- **Excerpted text**
——
Fig. 2 (a) The performance of the spline optimized lens systems in terms of collected optical power versus propagation distance. A comparison is made between the previously employed lens system in black, versus the short distance (red) and long distance (blue) lenses. Each measurement point consists of 5–7 individual measurements. The TracePro simulations are normalized against a single fiber measurement between the laser and the power meter. For the simulations a 1 mm glass plate and a 1 mm PDMS substrate are used. (b) and (c) The beam dispersions of the previous lens and the spline-optimized long distance lens, respectively.

There was a good correlation between the experimental data and simulations in all cases, validating the theoretical model. Experimental results evidenced the superior performance of spline-optimized systems, with an improvement from 3 to 6 dB (depending on the propagation distance) when compared with the previously used micro-lens configuration. Additionally, the transition points predicted by simulation between far (lens system B) and near (lens system A) focusing configurations were also corroborated experimentally, providing a good representation of the dispersive losses along the propagation distance.

Finally, quantitative measurements, similar to those performed by Müller,²⁰ confirmed the reduction of the numerical aperture in spline-optimized systems from 6.75° (in spherical-based systems) to 4.40° (Fig. 2b and c). Though the calculation method is not fully optimized, it enables a fast and reliable qualification of the improvement of the lenses. Therefore, spline-optimized micro-lens systems were implemented in the final μCOR.

Design and performance of the μCOR

Fig. 3 illustrates the design and the performance of the μCOR device. It consisted of an advanced architecture integrating all micro-optical and microfluidic elements for in-coupling, guidance and out-coupling of light to four independent light outputs (optical channels). Micro-optical elements comprised self-alignment elements for fiber-optics positioning,²⁹ pinholes based on liquid inks (see Fig. SI1 in the ESI†) to minimize cross-talk between channels, and the previously described optimized micro-lens. Microfluidic components included a fluidic inlet and outlet, micro-chambers, phase-guides²⁴ for fluid management inside the micro-chambers and interconnecting meander-like micro-channels connecting the latter while introducing a time-delay between them. Importantly, all these elements were defined in a single master, and therefore, they are intrinsically self-aligned during the fabrication step, requiring little technological complexity. This monolithic fabrication allows the simultaneous integration of the router into another PDMS-based device. The number of optical channels was fixed to four for appropriate comparison with Müller's work,²⁰ even though this can be expanded. The amount of possible channels depends on the desired light intensity and application, as more channels lead to longer optical paths, in turn resulting in bigger optical losses.

Fig. 3 Schematic overview of the optofluidic router and its working principle. Highlighted in blue is the liquid flow through the device. Shown in red is the light beam coming from the light input until reaching optical output 2. The fibers inserted in the optical outputs are highlighted in green. Shown in black is the ink aperture. The bottom images show the optimized lenses for light focusing (highlighted both sides) and the TIR working principle conditions (center).
——
- **Data section**

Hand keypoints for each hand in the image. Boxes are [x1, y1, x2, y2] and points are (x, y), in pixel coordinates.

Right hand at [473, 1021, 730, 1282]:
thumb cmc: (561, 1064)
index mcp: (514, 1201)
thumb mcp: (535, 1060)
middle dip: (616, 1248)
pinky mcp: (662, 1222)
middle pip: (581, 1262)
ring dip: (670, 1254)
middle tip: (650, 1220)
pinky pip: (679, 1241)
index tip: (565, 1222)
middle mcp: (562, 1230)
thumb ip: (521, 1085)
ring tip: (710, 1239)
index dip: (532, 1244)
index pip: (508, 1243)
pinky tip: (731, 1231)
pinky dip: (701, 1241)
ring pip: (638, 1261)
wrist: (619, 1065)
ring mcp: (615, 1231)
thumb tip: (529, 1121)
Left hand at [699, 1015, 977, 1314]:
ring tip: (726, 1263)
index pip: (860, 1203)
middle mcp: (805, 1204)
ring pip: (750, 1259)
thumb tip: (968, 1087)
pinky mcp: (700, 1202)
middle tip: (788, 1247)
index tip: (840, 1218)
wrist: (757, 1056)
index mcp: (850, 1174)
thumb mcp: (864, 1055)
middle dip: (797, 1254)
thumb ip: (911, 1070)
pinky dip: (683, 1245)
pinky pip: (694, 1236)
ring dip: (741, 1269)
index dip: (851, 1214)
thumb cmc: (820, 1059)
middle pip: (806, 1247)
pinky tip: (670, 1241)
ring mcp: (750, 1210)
——
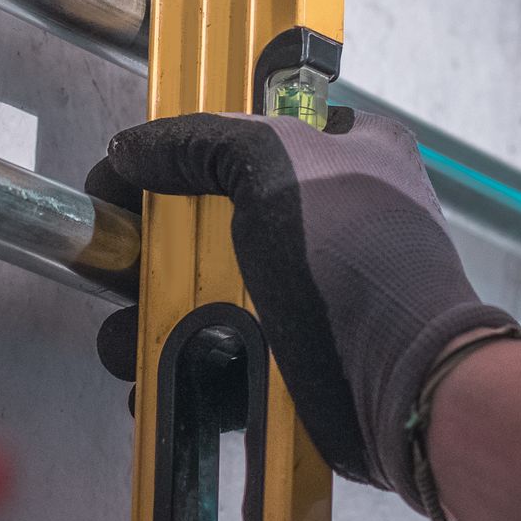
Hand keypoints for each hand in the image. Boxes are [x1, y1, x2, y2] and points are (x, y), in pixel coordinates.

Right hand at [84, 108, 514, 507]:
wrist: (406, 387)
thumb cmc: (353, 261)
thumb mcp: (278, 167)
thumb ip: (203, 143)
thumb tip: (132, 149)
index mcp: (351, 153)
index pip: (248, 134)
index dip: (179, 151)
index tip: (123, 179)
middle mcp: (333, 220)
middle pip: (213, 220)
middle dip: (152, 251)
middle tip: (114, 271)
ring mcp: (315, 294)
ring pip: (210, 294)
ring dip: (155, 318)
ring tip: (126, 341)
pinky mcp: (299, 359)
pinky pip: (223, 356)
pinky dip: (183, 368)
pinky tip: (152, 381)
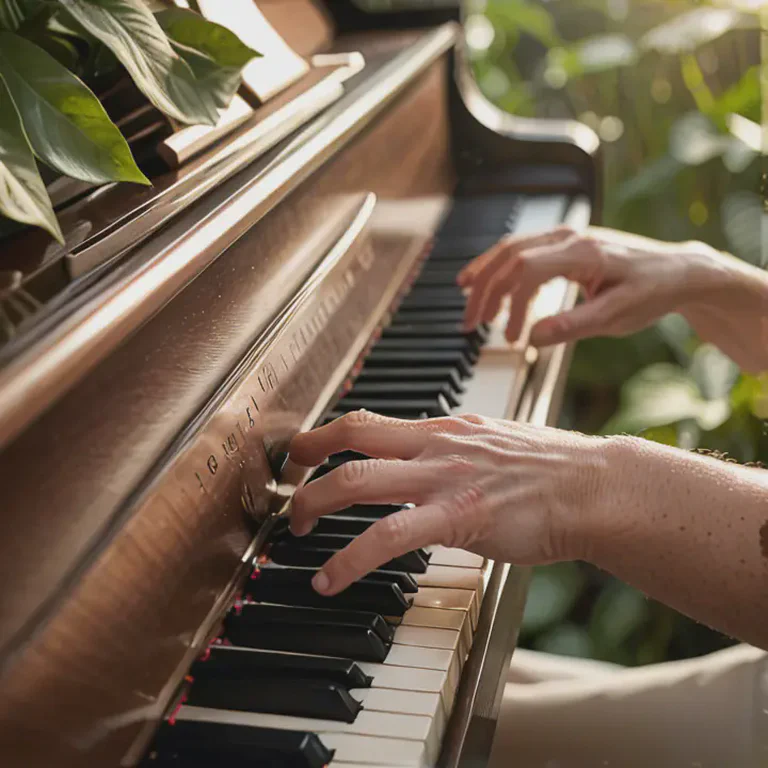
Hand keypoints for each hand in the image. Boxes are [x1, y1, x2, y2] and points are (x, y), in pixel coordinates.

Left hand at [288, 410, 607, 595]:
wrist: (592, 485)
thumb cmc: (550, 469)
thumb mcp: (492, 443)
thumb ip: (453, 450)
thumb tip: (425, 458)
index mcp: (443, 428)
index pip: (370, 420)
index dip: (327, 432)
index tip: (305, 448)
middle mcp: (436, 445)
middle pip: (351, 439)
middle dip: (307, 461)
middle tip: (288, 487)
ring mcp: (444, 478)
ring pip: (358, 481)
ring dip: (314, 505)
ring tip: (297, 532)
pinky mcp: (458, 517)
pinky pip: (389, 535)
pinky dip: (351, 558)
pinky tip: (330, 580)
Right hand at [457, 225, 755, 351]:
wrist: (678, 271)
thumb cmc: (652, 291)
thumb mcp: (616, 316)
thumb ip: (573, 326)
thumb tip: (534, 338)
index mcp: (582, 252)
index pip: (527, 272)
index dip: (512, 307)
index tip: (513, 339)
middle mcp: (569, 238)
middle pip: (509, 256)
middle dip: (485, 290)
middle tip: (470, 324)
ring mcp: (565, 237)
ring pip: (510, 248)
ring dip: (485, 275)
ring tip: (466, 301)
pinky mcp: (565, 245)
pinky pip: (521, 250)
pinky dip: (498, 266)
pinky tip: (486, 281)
——
- **Required action**
Quote the stretch of the optofluidic router text from "Fig. 3 Schematic" through "principle conditions (center).". The lines play no part here.

- **Your response**
Fig. 3 Schematic overview of the optofluidic router and its working principle. Highlighted in blue is the liquid flow through the device. Shown in red is the light beam coming from the light input until reaching optical output 2. The fibers inserted in the optical outputs are highlighted in green. Shown in black is the ink aperture. The bottom images show the optimized lenses for light focusing (highlighted both sides) and the TIR working principle conditions (center).